··· INPUT DATA ···
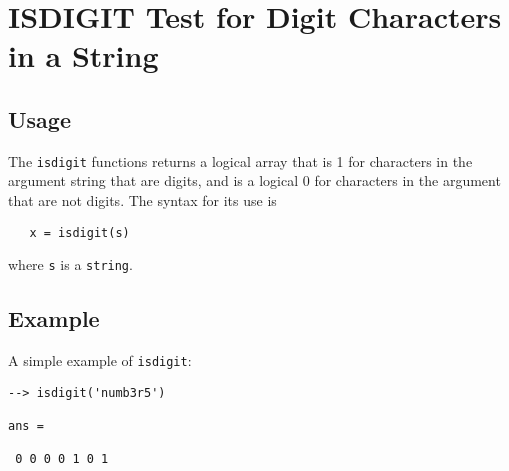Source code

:\section{ISDIGIT Test for Digit Characters in a String}

\subsection{Usage}

The \verb|isdigit| functions returns a logical array that is 1 
for characters in the argument string that are digits, and 
is a logical 0 for characters in the argument that are not
digits.  The syntax for its use is
\begin{verbatim}
   x = isdigit(s)
\end{verbatim}
where \verb|s| is a \verb|string|.  
\subsection{Example}

A simple example of \verb|isdigit|:
\begin{verbatim}
--> isdigit('numb3r5')

ans = 

 0 0 0 0 1 0 1 
\end{verbatim}
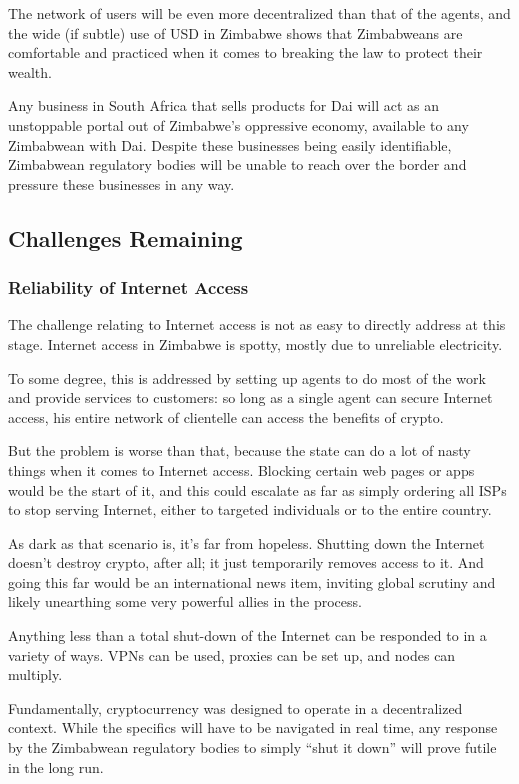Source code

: \documentclass{article}
\begin{document}
The network of users will be even more decentralized than that of the agents, and the wide (if subtle) use of USD in Zimbabwe shows that Zimbabweans are comfortable and practiced when it comes to breaking the law to protect their wealth.

Any business in South Africa that sells products for Dai will act as an unstoppable portal out of Zimbabwe's oppressive economy, available to any Zimbabwean with Dai. Despite these businesses being easily identifiable, Zimbabwean regulatory bodies will be unable to reach over the border and pressure these businesses in any way.

\subsection{Challenges Remaining} \label{challenges remaining}

\subsubsection{Reliability of Internet Access} \label{reliable internet access}

The challenge relating to Internet access is not as easy to directly address at this stage. Internet access in Zimbabwe is spotty, mostly due to unreliable electricity.

To some degree, this is addressed by setting up agents to do most of the work and provide services to customers: so long as a single agent can secure Internet access, his entire network of clientelle can access the benefits of crypto.

But the problem is worse than that, because the state can do a lot of nasty things when it comes to Internet access. Blocking certain web pages or apps would be the start of it, and this could escalate as far as simply ordering all ISPs to stop serving Internet, either to targeted individuals or to the entire country.

As dark as that scenario is, it's far from hopeless. Shutting down the Internet doesn't destroy crypto, after all; it just temporarily removes access to it. And going this far would be an international news item, inviting global scrutiny and likely unearthing some very powerful allies in the process.

Anything less than a total shut-down of the Internet can be responded to in a variety of ways. VPNs can be used, proxies can be set up, and nodes can multiply.

Fundamentally, cryptocurrency was designed to operate in a decentralized context. While the specifics will have to be navigated in real time, any response by the Zimbabwean regulatory bodies to simply ``shut it down'' will prove futile in the long run.
\end{document}
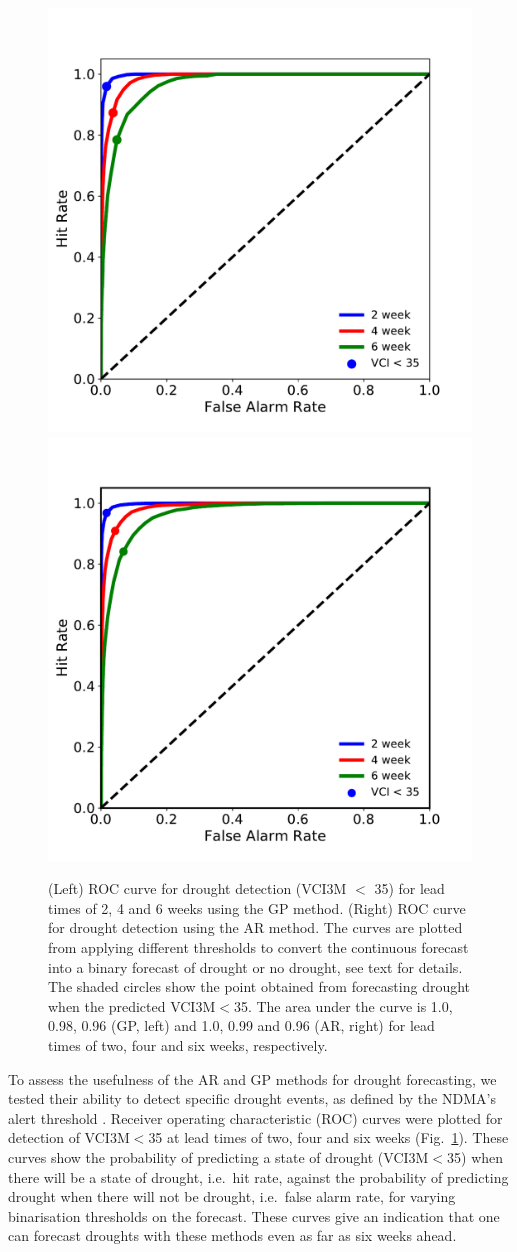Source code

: \documentclass[review]{elsarticle}
\begin{document}
\begin{figure}%
	\centering
	\includegraphics[trim = 20mm 4mm 12mm 3mm,width=5.6 cm]{figures/VCIfcO.pdf}
	\qquad
	\includegraphics[trim = 12mm 4mm 20mm 3mm,width=5.6 cm]{figures/VCIfc0abb2.pdf}
	\caption{(Left) ROC curve for drought detection (VCI3M $<$ 35) for lead times of 2, 4 and 6 weeks using the GP method. (Right) ROC curve for drought detection using the AR method. The curves are plotted from applying different thresholds to convert the continuous forecast into a binary forecast of drought or no drought, see text for details. The shaded circles show the point obtained from forecasting drought when the predicted VCI3M$<$35. The area under the curve is 1.0, 0.98, 0.96 (GP, left) and 1.0, 0.99 and 0.96 (AR, right) for lead times of two, four and six weeks, respectively. }
	\label{fig:ROC_abb}
\end{figure}





To assess the usefulness of the AR and GP methods for drought forecasting, we tested their ability to detect specific drought events, as defined by the NDMA's alert threshold \citep[VCI3M$<$35,][]{rs8040267}. Receiver operating characteristic (ROC) curves were plotted for detection of VCI3M$<$35 at lead times of two, four and six weeks (Fig.~\ref{fig:ROC_abb}). These curves show the probability of predicting a state of drought (VCI3M$<$35) when there will be a state of drought, i.e.~hit rate, against the probability of predicting drought when there will not be drought, i.e.~false alarm rate, for varying binarisation thresholds on the forecast. These curves give an indication that one can forecast droughts with these methods even as far as six weeks ahead. 
\end{document}

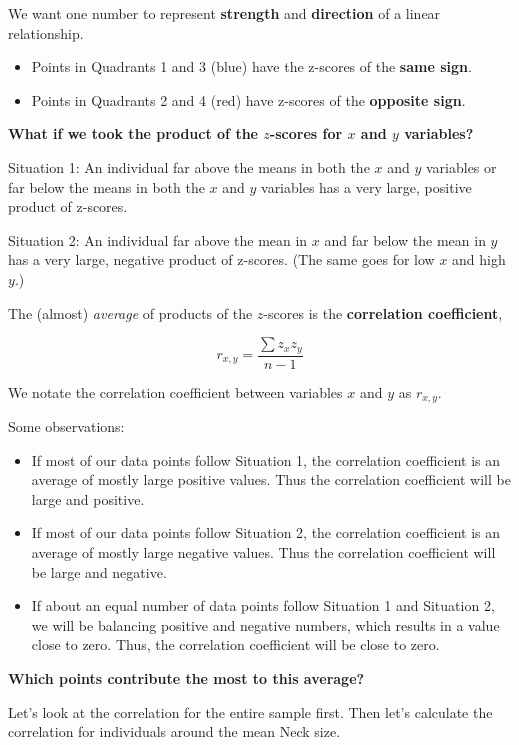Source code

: \documentclass[
]{book}
\providecommand{\tightlist}{%
  \setlength{\itemsep}{0pt}\setlength{\parskip}{0pt}}
\begin{document}
We want one number to represent \textbf{strength} and \textbf{direction} of a linear relationship.

\begin{itemize}
\tightlist
\item
  Points in Quadrants 1 and 3 (blue) have the z-scores of the \textbf{same sign}.
\item
  Points in Quadrants 2 and 4 (red) have z-scores of the \textbf{opposite sign}.
\end{itemize}

\textbf{What if we took the product of the \(z\)-scores for \(x\) and \(y\) variables?}

Situation 1: An individual far above the means in both the \(x\) and \(y\) variables or far below the means in both the \(x\) and \(y\) variables has a very large, positive product of z-scores.

Situation 2: An individual far above the mean in \(x\) and far below the mean in \(y\) has a very large, negative product of z-scores. (The same goes for low \(x\) and high \(y\).)

The (almost) \emph{average} of products of the \(z\)-scores is the \textbf{correlation coefficient},

\[ r_{x,y} = \frac{\sum z_x z_y}{n-1} \]

We notate the correlation coefficient between variables \(x\) and \(y\) as \(r_{x,y}\).

Some observations:

\begin{itemize}
\tightlist
\item
  If most of our data points follow Situation 1, the correlation coefficient is an average of mostly large positive values. Thus the correlation coefficient will be large and positive.
\item
  If most of our data points follow Situation 2, the correlation coefficient is an average of mostly large negative values. Thus the correlation coefficient will be large and negative.
\item
  If about an equal number of data points follow Situation 1 and Situation 2, we will be balancing positive and negative numbers, which results in a value close to zero. Thus, the correlation coefficient will be close to zero.
\end{itemize}

\textbf{Which points contribute the most to this average?}

Let's look at the correlation for the entire sample first. Then let's calculate the correlation for individuals around the mean Neck size.
\end{document}

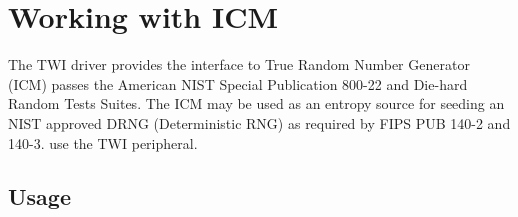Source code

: \hypertarget{group__icm__module}{}\section{Working with I\+CM}
\label{group__icm__module}
The T\+WI driver provides the interface to True Random Number Generator (I\+CM) passes the American N\+I\+ST Special Publication 800-\/22 and Die-\/hard Random Tests Suites. The I\+CM may be used as an entropy source for seeding an N\+I\+ST approved D\+R\+NG (Deterministic R\+NG) as required by F\+I\+PS P\+UB 140-\/2 and 140-\/3. use the T\+WI peripheral.\hypertarget{group__RTEMSBSPsARM_Usage}{}\subsection{Usage}\label{group__RTEMSBSPsARM_Usage}

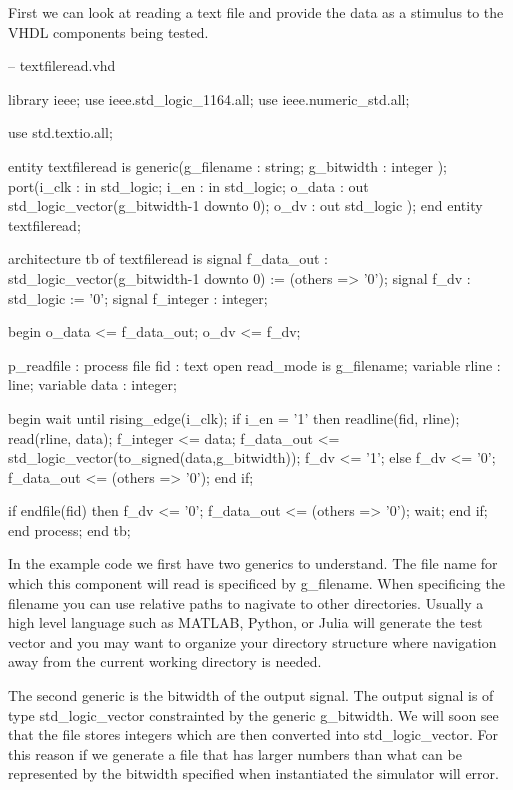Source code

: First we can look at reading a text file and provide the data as a stimulus to the \ac{VHDL} components being tested. 

\begin{VHDLlisting}[tabsize=8]
-- textfileread.vhd

library	ieee;
	use ieee.std_logic_1164.all;
	use ieee.numeric_std.all;
	
	use std.textio.all;
	
entity textfileread is 
	generic(g_filename : string;
		    g_bitwidth : integer
	);
	port(i_clk    : in    std_logic;
	     i_en     : in    std_logic;
	     o_data   :   out std_logic_vector(g_bitwidth-1 downto 0);
		 o_dv     :   out std_logic	
	);
end entity textfileread;

architecture tb of textfileread is
	signal f_data_out : std_logic_vector(g_bitwidth-1 downto 0) := (others => '0');
	signal f_dv       : std_logic := '0';
	signal f_integer  : integer;
	
begin
	o_data <= f_data_out;
	o_dv <= f_dv;

	p_readfile : process
		file fid       : text open read_mode is g_filename;		
		variable rline : line;
		variable data  : integer;
		
	begin
		wait until rising_edge(i_clk);
		if i_en = '1' then
			readline(fid, rline);
			read(rline, data);
			f_integer <= data;
			f_data_out <= std_logic_vector(to_signed(data,g_bitwidth));
			f_dv <= '1';			
		else
			f_dv <= '0';
			f_data_out <= (others => '0');
		end if;
		
		if endfile(fid) then
			f_dv <= '0';
			f_data_out <= (others => '0');
			wait;
		end if;		
	end process;
end tb;
\end{VHDLlisting}

In the example code we first have two generics to understand. The file name for which this component will read is specificed by g\_filename. When specificing the filename you can use relative paths to nagivate to other directories. Usually a high level language such as MATLAB, Python, or Julia will generate the test vector and you may want to organize your directory structure where navigation away from the current working directory is needed. 

The second generic is the bitwidth of the output signal. The output signal is of type std\_logic\_vector constrainted by the generic g\_bitwidth. We will soon see that the file stores integers which are then converted into std\_logic\_vector. For this reason if we generate a file that has larger numbers than what can be represented by the bitwidth specified when instantiated the simulator will error.

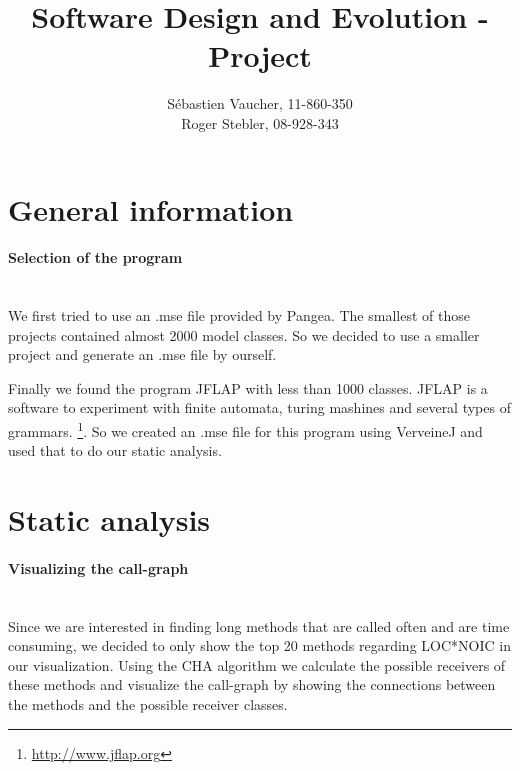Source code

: \documentclass{paper}
\title{Software Design and Evolution - Project}
\author{S\'{e}bastien Vaucher, 11-860-350\\Roger Stebler, 08-928-343}
\begin{document}
\maketitle


%

\section{General information}

\paragraph{Selection of the program}\mbox{}\vspace{10pt}\\
We first tried to use an .mse file provided by Pangea. The smallest of those projects contained almost 2000 model classes. So we decided to use a smaller project and generate an .mse file by ourself.


Finally we found the program JFLAP with less than 1000 classes. JFLAP is a software to experiment with finite automata, turing mashines and several types of grammars. \footnote{\url{http://www.jflap.org}}. So we created an .mse file for this program using VerveineJ and used that to do our static analysis.


\section{Static analysis}

\paragraph{Visualizing the call-graph}\mbox{}\vspace{10pt}\\
Since we are interested in finding long methods that are called often and are time consuming, we decided to only show the top 20 methods regarding LOC*NOIC in our visualization. Using the CHA algorithm we calculate the possible receivers of these methods and visualize the call-graph by showing the connections between the methods and the possible receiver classes.
\end{document}
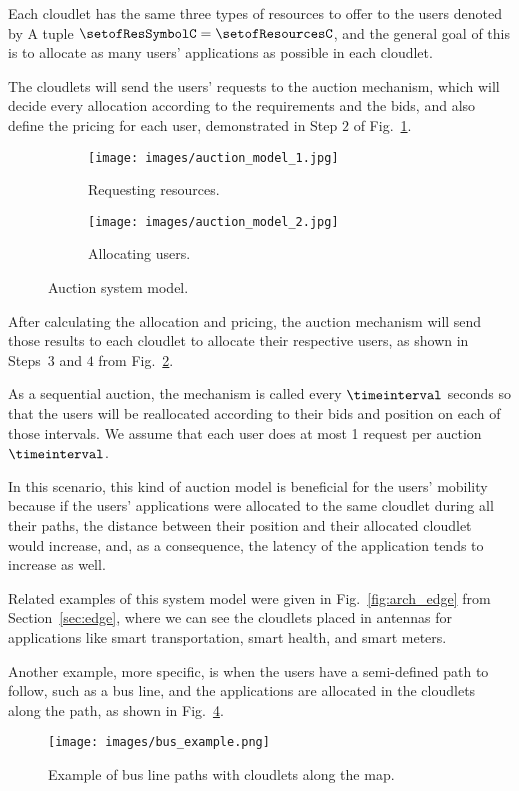 \documentclass[English]{ic-tese-v3}
\begin{document}
Each cloudlet has the same three types of resources to offer to the users denoted by A tuple $\setofResSymbolC = \setofResourcesC$, and the general goal of this is to allocate as many users' applications as possible in each cloudlet. 

The cloudlets will send the users' requests to the auction mechanism, which will decide every allocation according to the requirements and the bids, and also define the pricing for each user, demonstrated in Step $2$ of Fig.~\ref{fig:auction_model_1}.
\begin{figure}[H]
    \centering
    \begin{subfigure}{.45\textwidth}
        \centering
        \texttt{[image: images/auction\_model\_1.jpg]}
        \caption{Requesting resources.}
        \label{fig:auction_model_1}
    \end{subfigure}
    \begin{subfigure}{.45\textwidth}
        \centering
        \texttt{[image: images/auction\_model\_2.jpg]}
        \caption{Allocating users.}
        \label{fig:auction_model_2}
    \end{subfigure}
    \caption{Auction system model.}
    \label{fig:auction_model}
\end{figure}
After calculating the allocation and pricing, the auction mechanism will send those results to each cloudlet to allocate their respective users, as shown in Steps~$3$ and $4$ from Fig.~\ref{fig:auction_model_2}.

As a sequential auction, the mechanism is called every $\timeinterval$ seconds so that the users will be reallocated according to their bids and position on each of those intervals. We assume that each user does at most 1 request per auction $\timeinterval$.

In this scenario, this kind of auction model is beneficial for the users' mobility because if the users' applications were allocated to the same cloudlet during all their paths, the distance between their position and their allocated cloudlet would increase, and, as a consequence, the latency of the application tends to increase as well.

Related examples of this system model were given in Fig.~\ref{fig:arch_edge} from Section~\ref{sec:edge}, where we can see the cloudlets placed in antennas for applications like smart transportation, smart health, and smart meters. 

Another example, more specific, is when the users have a semi-defined path to follow, such as a bus line, and the applications are allocated in the cloudlets along the path, as shown in Fig.~\ref{fig:bus_example}.
\begin{figure}[H]
    \centering
    \texttt{[image: images/bus\_example.png]}
    \caption{Example of bus line paths with cloudlets along the map.}
    \label{fig:bus_example}
\end{figure}
\end{document}
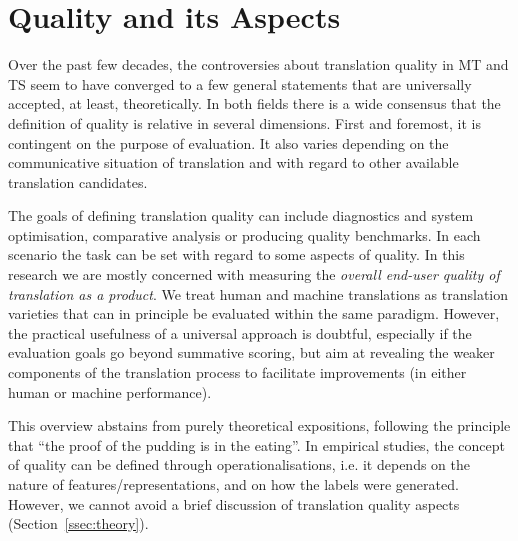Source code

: \section{\label{sec:aspects}Quality and its Aspects}

Over the past few decades, the controversies about translation quality in MT and TS seem to have converged to a few general statements that are universally accepted, at least, theoretically.
In both fields there is a wide consensus that the definition of quality is relative in several dimensions. First and foremost, it is contingent on the purpose of evaluation. It also varies depending on the communicative situation of translation and with regard to other available translation candidates. 

The goals of defining translation quality can include diagnostics and system optimisation, comparative analysis or producing quality benchmarks. In each scenario the task can be set with regard to some aspects of quality. In this research we are mostly concerned with measuring the \textit{overall end-user quality of translation as a product}. We treat human and machine translations as translation varieties that can in principle be evaluated within the same paradigm. However, the practical usefulness of a universal approach is doubtful, especially if the evaluation goals go beyond summative scoring, but aim at revealing the weaker components of the translation process to facilitate improvements (in either human or machine performance).
 
This overview abstains from purely theoretical expositions, following the principle that ``the proof of the pudding is in the eating''. In empirical studies, the concept of quality can be defined through operationalisations, i.e. it depends on the nature of features/representations, and on how the labels were generated. However, we cannot avoid a brief discussion of translation quality aspects
(Section~\ref{ssec:theory}).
···
From the line holding "readline(fid, rline);" to the line holding "In the example", inclusive, restate each line above exactly as written.

RESPONSE AREA:
			readline(fid, rline);
			read(rline, data);
			f_integer <= data;
			f_data_out <= std_logic_vector(to_signed(data,g_bitwidth));
			f_dv <= '1';			
		else
			f_dv <= '0';
			f_data_out <= (others => '0');
		end if;
		
		if endfile(fid) then
			f_dv <= '0';
			f_data_out <= (others => '0');
			wait;
		end if;		
	end process;
end tb;
\end{VHDLlisting}

In the example code we first have two generics to understand. The file name for which this component will read is specificed by g\_filename. When specificing the filename you can use relative paths to nagivate to other directories. Usually a high level language such as MATLAB, Python, or Julia will generate the test vector and you may want to organize your directory structure where navigation away from the current working directory is needed. 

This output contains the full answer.